In this study we produced a continuous and consistent data set at Niamey, Niger (13.5° N, 2.1° E) from 1950 to 2012 at different temporal scales (daily, 3-h and 30-min) that can be used as inputs in most LSM-type, vegetation and hydrological models. A stochastic component was introduced to reflect the uncertainty on the determination of missing data. Variables under study were: rainfall, air temperature, specific humidity, air pressure, wind speed, cloud cover, clear-sky longwave and shortwave radiation. Missing data were filled through regression methods, artificial neural networks, or by randomly selecting the missing variables from data classes presenting similar properties.

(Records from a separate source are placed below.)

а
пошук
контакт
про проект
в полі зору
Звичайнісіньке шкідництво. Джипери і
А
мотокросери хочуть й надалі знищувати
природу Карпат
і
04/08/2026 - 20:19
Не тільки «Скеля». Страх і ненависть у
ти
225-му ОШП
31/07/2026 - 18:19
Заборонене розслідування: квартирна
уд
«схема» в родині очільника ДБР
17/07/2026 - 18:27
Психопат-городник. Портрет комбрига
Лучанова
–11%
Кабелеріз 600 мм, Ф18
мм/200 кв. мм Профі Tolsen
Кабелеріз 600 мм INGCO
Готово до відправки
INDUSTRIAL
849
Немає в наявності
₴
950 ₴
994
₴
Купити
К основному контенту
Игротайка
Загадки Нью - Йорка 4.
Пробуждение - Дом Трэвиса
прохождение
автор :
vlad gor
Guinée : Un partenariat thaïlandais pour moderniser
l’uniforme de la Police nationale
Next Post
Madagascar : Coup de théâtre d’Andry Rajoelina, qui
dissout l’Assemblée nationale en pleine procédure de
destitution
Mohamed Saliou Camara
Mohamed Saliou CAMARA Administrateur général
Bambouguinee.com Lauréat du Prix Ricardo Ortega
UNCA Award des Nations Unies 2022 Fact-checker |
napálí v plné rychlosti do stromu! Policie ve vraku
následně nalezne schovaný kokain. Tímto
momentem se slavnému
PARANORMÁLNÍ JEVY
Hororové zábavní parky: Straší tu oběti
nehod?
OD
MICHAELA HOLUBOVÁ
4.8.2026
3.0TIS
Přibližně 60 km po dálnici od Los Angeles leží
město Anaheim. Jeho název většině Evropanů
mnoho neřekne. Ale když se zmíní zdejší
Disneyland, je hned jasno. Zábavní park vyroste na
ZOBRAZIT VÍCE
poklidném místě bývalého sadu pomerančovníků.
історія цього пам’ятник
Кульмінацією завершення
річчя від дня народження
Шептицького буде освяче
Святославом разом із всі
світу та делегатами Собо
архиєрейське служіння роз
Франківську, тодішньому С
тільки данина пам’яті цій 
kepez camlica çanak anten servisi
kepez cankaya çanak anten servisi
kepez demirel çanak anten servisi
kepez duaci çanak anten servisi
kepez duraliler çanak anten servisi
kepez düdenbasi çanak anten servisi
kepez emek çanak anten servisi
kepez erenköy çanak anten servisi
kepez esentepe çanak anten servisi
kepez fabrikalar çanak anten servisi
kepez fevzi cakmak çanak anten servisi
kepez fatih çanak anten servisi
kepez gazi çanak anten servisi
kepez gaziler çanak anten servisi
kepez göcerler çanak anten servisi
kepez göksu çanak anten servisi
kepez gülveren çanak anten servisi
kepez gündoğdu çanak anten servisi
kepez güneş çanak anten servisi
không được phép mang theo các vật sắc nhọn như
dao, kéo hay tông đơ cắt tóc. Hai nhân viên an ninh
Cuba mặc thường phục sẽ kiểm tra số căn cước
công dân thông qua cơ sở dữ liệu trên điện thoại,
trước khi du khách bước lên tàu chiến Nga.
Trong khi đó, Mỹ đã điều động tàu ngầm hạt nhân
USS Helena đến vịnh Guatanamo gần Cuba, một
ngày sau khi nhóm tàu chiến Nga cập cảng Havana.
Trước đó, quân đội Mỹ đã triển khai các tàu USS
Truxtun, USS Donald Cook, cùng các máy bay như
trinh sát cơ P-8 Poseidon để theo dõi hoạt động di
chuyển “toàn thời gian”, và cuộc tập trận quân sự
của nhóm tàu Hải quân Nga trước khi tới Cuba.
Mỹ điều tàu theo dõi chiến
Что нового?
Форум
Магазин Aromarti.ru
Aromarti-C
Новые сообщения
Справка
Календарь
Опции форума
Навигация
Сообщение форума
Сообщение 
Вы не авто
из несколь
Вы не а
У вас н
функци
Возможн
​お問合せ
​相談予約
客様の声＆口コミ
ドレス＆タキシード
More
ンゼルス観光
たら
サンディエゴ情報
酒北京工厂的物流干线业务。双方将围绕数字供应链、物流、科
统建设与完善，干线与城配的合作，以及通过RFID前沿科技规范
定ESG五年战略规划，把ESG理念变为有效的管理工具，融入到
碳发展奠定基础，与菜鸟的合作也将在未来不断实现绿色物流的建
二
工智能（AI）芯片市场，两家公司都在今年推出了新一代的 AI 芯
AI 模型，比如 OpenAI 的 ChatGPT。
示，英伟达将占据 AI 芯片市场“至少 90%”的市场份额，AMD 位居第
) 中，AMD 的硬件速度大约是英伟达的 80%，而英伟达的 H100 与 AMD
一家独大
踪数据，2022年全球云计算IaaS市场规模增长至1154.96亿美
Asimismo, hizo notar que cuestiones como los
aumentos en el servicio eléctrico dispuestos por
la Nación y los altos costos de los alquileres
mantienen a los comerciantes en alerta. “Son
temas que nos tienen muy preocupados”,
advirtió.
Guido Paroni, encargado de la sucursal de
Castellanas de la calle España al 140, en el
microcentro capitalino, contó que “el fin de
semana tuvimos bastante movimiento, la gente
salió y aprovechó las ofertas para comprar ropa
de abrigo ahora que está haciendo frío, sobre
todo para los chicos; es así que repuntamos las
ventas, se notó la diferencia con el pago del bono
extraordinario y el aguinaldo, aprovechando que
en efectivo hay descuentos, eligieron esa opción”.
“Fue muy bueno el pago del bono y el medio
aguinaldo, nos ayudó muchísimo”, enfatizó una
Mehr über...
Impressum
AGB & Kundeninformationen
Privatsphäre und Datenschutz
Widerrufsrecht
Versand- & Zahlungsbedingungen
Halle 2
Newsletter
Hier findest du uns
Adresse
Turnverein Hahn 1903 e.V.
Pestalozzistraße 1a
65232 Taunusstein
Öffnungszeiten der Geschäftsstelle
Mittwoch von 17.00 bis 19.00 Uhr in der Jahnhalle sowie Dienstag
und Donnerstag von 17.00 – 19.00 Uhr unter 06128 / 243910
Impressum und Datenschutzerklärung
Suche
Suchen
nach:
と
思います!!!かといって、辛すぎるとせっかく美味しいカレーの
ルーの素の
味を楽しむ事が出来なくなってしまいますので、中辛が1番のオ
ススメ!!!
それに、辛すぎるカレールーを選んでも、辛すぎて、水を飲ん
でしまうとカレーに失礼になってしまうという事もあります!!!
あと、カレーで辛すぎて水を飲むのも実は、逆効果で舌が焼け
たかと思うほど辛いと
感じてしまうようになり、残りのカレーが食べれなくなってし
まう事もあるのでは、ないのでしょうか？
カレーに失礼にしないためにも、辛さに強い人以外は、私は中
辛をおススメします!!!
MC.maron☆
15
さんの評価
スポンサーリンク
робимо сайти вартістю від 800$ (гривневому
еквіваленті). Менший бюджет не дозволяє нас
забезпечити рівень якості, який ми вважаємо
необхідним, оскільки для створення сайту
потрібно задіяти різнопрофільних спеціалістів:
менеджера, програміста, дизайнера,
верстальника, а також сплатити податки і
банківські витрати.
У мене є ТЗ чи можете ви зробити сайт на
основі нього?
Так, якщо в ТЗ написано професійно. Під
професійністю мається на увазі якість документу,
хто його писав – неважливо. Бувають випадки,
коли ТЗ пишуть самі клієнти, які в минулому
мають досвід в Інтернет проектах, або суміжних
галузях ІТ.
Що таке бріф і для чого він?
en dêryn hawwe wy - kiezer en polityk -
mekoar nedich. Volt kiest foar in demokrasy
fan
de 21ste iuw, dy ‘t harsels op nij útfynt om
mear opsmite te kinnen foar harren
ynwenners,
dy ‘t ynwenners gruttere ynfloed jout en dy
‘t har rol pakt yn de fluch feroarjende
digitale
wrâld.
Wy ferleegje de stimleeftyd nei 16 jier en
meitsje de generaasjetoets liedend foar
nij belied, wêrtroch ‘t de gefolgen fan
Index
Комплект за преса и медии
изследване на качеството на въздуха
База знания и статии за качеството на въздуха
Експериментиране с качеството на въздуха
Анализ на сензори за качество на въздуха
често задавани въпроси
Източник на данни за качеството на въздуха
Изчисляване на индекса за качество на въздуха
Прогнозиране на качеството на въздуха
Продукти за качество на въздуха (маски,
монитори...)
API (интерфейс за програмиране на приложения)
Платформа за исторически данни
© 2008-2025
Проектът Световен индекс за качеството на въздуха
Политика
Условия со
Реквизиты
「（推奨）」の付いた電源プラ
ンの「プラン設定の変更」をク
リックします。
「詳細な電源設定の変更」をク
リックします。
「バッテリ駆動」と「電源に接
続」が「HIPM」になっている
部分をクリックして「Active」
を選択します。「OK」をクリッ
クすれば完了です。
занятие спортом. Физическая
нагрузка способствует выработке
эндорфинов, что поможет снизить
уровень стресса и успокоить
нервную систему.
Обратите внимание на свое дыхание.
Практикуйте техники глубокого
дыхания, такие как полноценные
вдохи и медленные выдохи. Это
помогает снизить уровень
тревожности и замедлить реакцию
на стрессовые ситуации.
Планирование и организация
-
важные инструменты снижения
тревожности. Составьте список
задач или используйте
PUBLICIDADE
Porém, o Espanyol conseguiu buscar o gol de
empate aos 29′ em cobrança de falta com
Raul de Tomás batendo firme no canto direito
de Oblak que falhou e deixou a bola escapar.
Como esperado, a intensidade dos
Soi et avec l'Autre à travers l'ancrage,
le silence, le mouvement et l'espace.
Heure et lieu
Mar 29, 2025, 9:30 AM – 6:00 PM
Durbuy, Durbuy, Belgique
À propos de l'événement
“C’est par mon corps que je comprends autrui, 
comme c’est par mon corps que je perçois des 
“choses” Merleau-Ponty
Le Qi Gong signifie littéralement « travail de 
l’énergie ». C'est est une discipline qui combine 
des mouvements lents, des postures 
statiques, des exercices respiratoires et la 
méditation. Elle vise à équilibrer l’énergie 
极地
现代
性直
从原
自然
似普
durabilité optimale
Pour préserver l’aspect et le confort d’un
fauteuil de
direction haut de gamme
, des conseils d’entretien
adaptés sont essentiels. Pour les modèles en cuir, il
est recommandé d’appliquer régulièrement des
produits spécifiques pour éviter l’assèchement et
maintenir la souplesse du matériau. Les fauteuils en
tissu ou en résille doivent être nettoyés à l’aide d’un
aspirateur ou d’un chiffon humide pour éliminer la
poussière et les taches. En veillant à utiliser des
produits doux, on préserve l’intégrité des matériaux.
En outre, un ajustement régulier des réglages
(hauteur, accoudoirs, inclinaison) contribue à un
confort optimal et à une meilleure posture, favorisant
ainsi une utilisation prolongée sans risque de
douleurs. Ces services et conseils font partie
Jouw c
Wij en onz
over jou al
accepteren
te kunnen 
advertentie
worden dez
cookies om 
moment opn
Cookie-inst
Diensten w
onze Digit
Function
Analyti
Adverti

The datasets showed an increase in temperature of over 1°C since the 1950s. They also maintained the diurnal and seasonal cycles for all variables, thus verifying their internal coherence. Uncertainty at the sub-daily scale did not propagate at longer time-scales for the climatic data. Finally, trends in the seasonal and diurnal cycle of main variables were analyzed and were found coherent with published data. As an illustration of a possible use of this dataset, variations in the water and energy budgets for 1950-2012 for a major ecosystem in the region were simulated using a detailed LSM/SVAT model (SiSPAT). This dataset could be used by the community to better understand and predict land-surface-atmosphere interactions in Central Sahel, including hydrological ones, such as historical changes in yield, growth of natural vegetation, changes in the water cycle and as a high-quality baseline for climate change impacts studies.